Face à la crise que connaît l’hôpital, le président du groupe LR au Sénat Bruno Retailleau a détaillé les mesures indispensables, la plupart appelées depuis des années par Contribuables Associés.

Hôpital public : sauvetage rime avec réforme

En premier lieu, la débureaucratisation :

« En France, 34% du personnel hospitalier est administratif. En Allemagne c’est 25%. La différence entre les deux, c’est plus de 125 000 postes qu’on pourrait mettre au chevet des malades. Donc il faut arrêter les réunionites ».

Il propose également de « remédicaliser la gouvernance de l’hôpital », c’est-à-dire de laisser les médecins exercer les fonctions de direction de l’hôpital, pratique d’ailleurs courantes dans les autres pays européens.

Cette mesure permettrait de sortir encore davantage l’administration de l’hôpital et de mettre à la manœuvre des gens qui savent vraiment de quoi ils parlent.

Redonner un coup de boost à l’hôpital passe aussi par une revalorisation des horaires difficiles, et plus particulièrement le travail de nuit et les dimanches.

Actuellement, une infirmière gagne 13 euros brut de plus par heure lorsqu’elle travaille la nuit, et 50 euros supplémentaires lorsqu’elle travaille le dimanche.

La dernière proposition de Bruno Retailleau concerne la flexibilité : afin de pallier au manque de personnel en été, il faudrait autoriser les futures aides-soignantes qui terminent leur cursus scolaires en juin ou juillet à faire des remplacement l’été, avant leur remise de diplôme officielle qui a lieu en septembre.

Face à la crise aux urgences, et au lendemain des appels à manifester, la ministre de la Santé Brigitte Bourguignon a annoncé des mesures d’urgence pour soulager les hôpitaux cet été, même s’il sera « difficile ».

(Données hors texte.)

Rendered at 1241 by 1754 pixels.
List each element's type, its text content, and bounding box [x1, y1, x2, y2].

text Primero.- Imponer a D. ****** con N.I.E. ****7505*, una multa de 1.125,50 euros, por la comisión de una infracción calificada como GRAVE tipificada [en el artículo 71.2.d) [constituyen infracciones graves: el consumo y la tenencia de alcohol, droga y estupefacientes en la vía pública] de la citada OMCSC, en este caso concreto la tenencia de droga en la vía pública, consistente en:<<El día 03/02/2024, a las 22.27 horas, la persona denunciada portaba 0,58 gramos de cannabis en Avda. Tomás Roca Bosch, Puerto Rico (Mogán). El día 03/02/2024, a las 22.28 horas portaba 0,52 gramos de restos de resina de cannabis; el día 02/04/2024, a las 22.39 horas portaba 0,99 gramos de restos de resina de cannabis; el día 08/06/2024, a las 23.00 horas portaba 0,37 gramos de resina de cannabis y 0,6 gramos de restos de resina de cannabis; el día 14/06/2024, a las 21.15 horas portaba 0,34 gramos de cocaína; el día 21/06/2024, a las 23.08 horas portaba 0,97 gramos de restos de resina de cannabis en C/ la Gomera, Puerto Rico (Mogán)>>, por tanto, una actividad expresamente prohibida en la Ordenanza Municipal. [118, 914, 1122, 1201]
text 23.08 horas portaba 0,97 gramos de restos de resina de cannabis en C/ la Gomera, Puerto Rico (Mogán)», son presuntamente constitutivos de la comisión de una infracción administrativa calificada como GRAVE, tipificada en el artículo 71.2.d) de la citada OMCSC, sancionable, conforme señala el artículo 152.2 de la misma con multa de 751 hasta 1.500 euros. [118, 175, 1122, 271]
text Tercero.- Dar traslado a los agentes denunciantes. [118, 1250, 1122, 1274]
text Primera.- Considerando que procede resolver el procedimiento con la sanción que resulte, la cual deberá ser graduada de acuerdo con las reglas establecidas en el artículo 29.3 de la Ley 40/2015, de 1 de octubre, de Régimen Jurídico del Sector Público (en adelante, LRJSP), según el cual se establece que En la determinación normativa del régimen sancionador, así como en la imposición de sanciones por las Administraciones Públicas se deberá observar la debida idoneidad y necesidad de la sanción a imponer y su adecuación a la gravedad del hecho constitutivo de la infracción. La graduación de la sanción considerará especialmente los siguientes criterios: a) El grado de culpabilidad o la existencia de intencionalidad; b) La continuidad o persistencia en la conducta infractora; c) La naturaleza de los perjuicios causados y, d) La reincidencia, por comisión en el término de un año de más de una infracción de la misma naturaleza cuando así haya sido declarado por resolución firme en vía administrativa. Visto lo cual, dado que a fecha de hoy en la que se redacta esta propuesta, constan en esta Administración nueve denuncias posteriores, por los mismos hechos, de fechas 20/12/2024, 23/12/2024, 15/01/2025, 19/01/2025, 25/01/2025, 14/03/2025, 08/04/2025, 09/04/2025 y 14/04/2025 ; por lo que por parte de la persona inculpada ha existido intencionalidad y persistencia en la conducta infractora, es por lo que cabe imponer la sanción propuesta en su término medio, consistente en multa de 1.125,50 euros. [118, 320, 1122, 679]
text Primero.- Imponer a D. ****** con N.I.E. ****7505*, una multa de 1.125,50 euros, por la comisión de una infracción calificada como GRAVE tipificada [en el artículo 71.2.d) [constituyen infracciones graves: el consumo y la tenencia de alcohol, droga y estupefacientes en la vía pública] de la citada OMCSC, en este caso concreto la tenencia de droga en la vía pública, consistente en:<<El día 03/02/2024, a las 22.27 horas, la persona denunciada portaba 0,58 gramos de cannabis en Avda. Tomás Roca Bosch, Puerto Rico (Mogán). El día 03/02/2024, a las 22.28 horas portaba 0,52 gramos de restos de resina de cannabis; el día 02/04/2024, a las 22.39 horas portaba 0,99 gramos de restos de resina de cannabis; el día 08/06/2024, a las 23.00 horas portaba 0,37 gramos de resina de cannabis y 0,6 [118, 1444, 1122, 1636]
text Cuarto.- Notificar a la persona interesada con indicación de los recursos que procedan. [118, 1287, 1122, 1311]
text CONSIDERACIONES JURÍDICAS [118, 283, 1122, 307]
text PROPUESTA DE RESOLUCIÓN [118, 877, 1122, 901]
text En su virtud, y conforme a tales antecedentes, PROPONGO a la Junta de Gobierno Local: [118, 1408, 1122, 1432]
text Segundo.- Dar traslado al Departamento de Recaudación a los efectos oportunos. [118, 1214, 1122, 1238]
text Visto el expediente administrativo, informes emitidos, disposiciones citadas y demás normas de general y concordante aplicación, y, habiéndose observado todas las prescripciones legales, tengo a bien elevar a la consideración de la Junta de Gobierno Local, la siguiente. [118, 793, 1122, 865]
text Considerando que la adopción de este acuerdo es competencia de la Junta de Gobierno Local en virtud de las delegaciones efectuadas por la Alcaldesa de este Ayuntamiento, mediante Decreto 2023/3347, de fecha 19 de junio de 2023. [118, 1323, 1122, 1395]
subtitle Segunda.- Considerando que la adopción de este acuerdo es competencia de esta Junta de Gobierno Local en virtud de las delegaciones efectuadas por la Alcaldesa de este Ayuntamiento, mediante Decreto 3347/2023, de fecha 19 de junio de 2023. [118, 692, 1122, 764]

Elle a ainsi repris la proposition du sénateur de permettre aux élèves infirmiers et aides-soignants d’exercer l’été précédant leur remise de diplôme, ainsi que le doublement de la rémunération du temps de travail additionnel des médecins pour l’ensemble de la période estivale.

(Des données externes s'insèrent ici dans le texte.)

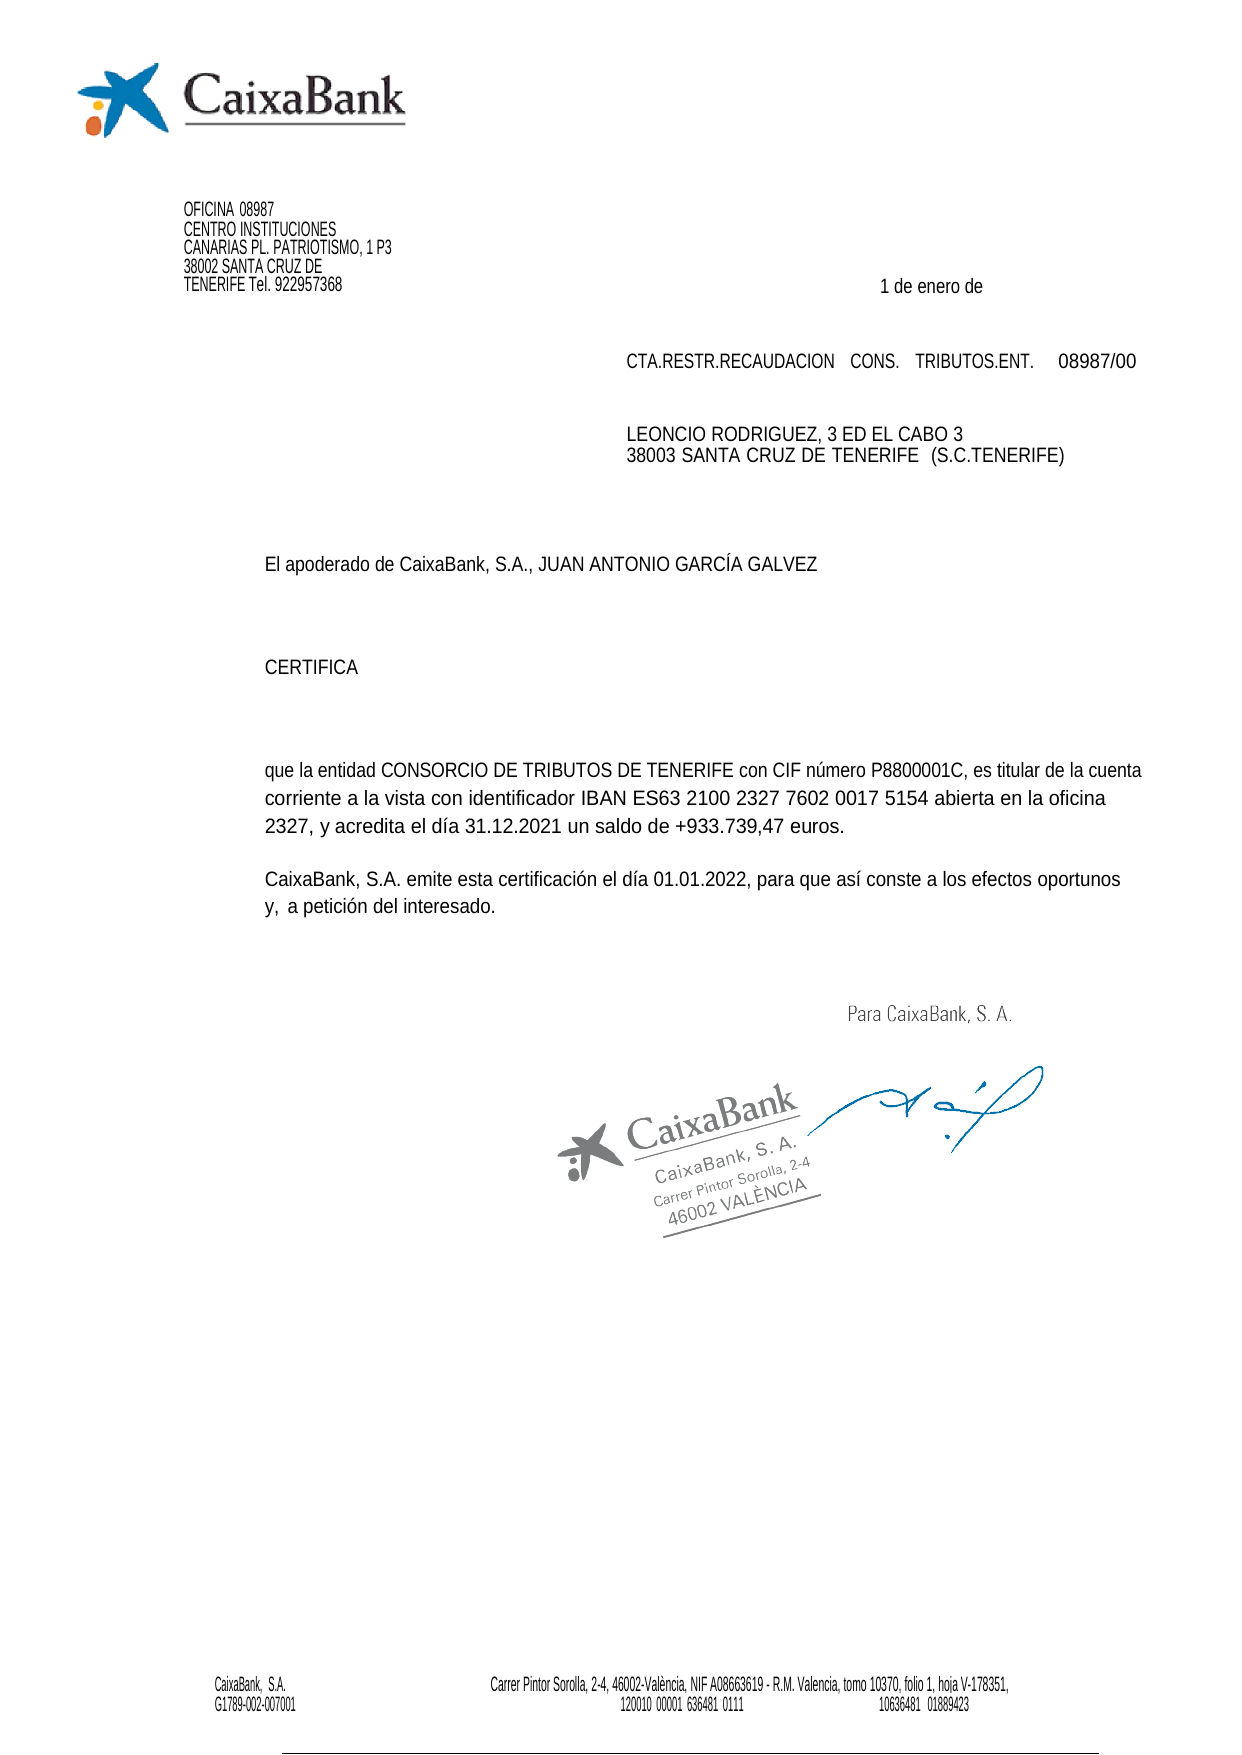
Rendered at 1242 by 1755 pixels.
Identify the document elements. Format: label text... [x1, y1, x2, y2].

text El apoderado de CaixaBank, S.A., JUAN ANTONIO GARCÍA GALVEZ [264, 552, 1150, 576]
text CaixaBank, S.A. emite esta certificación el día 01.01.2022, para que así conste a los efectos oportunos y, a petición del interesado. [264, 867, 1129, 918]
text LEONCIO RODRIGUEZ, 3 ED EL CABO 3 [626, 424, 1150, 446]
text que la entidad CONSORCIO DE TRIBUTOS DE TENERIFE con CIF número P8800001C, es titular de la cuenta corriente a la vista con identificador IBAN ES63 2100 2327 7602 0017 5154 abierta en la oficina 2327, y acredita el día 31.12.2021 un saldo de +933.739,47 euros. [264, 758, 1150, 838]
text CTA.RESTR.RECAUDACION CONS. TRIBUTOS.ENT. 08987/00 [626, 349, 1150, 373]
text CERTIFICA [264, 655, 1150, 679]
text 38003 SANTA CRUZ DE TENERIFE (S.C.TENERIFE) [626, 446, 1150, 467]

Les heures supplémentaires du personnel non-médical seront également payées double.

Alors que déjà 120 services d’urgences ont réduit leur activité ou s’y préparent, les jeunes ne seront pas les seuls sur le pont : les soignants retraités qui le souhaitent pourront également travailler cet été et bénéficieront de « facilités de cumul avec leur pension de retraite ».

Et pour piloter la coordination entre hôpitaux publics, cliniques et professionnels libéraux, la ministre a mis au premier rang… les agences régionales de santé !

Les mêmes qui sont depuis deux ans les « symboles de la gestion jugée erratique de la crise sanitaire », non seulement à cause de leur empêtrement dans la routine bureaucratique, mais aussi « parce qu’elles occupent une position structurellement intenable entre un Etat central entré en mode « consolidation » d’un côté, et ce qu’il est convenu de désigner, de façon floue, « les territoires » et leurs acteurs, élus locaux en tête, de l’autre. Elles ne peuvent dès lors que jouer le rôle de boucs émissaires des échecs des politiques publiques de santé », ainsi que l’explique le chercheur Frédéric Pierru.

Une réponse gouvernementale insuffisante

Pour Thierry Amouroux, porte-parole nationale du syndicat national des professionnels infirmiers (SNPI), « les moyens annoncés ne suffisent pas. Il faut se donner les moyens, changer le logiciel : revaloriser les salaires certes, mais aussi revoir les ratios de patients par infirmières pour redonner envie à ceux qui ont arrêté de revenir à l’hôpital. Il y a 60 000 postes d’infirmiers vacants aujourd’hui. Le bateau coule et madame Bourguignon nous fournit un verre pour écoper ».

Début juillet, la « mission flash » sur les services d’urgences commanditée par le gouvernement devrait rendre ses conclusions pour faire face à la crise, espérons qu’une véritable réforme de l’hôpital soit au programme.